Today Apple announced it would be spending $500 billion to expand its manufacturing and AI footprint in the US.
It’s a big round number carefully doled out over President Donald Trump’s four years in office and specific to the leader’s areas of interest, the latest political salvo from “10% politician” Tim Cook in a long-running gambit to ingratiate Apple with Trump and inoculate it against his anger.
It also appears to be the same strategy Apple has long employed as a way to gain product dominance: do something everyone else is doing. Late. In better packaging.
Apple wasn’t the first to invent the personal computer or a digital music player or the smartphone. But it did later come and combine a lot of existing technology into one beautiful, high-performing, well-constructed package that worked intuitively — the Mac, the iPod, the iPhone — and was expertly announced at Apple’s product events.
Now Apple is wielding this strategy to fight against the administration’s preferred stick: tariffs.
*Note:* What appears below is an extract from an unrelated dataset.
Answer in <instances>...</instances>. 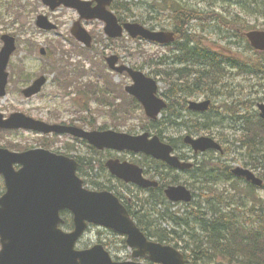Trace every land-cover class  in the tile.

Apple is facing 10% tariffs on imports from China, where it manufactures the vast majority of its phones, which make up the its biggest revenue source.
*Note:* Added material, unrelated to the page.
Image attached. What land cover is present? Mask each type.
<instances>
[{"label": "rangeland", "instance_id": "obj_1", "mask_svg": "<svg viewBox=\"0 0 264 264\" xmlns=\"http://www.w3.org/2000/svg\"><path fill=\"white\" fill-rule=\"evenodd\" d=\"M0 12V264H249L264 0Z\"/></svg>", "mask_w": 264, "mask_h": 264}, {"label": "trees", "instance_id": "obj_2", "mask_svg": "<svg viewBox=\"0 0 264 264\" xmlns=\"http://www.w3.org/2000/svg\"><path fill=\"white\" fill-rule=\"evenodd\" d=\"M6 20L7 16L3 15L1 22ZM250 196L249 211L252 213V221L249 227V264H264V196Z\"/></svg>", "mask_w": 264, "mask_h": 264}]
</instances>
These days the coin of the realm is spending big in the US. Like other tech companies, Apple is pledging investment in the US. Unlike most other companies, it has a lot more money to throw around and it knows how to use it.
The Wall Street Journal did a back-of-the-envelope calculation using analyst estimates of operating expenses and capex for the next four years to determine that that eye-watering $500 billion sum is basically what the iPhone maker would have spent anyway.
But with Apple’s gift for packaging flair, it looks like a gift to Trump — a new, beautiful reveal designed just for him.
This strategy has also worked for Cook before. During Trump’s first administration, Apple committed $350 billion to the US economy and was largely exempted from Trump’s tariffs on China. Apple did the same during the Biden administration. Importantly, the latest commitment is its biggest ever.
The move seems to be working again. On Monday, Trump took credit for Apple’s move on Truth Social, saying, “Thank you Tim Cook and Apple!!!”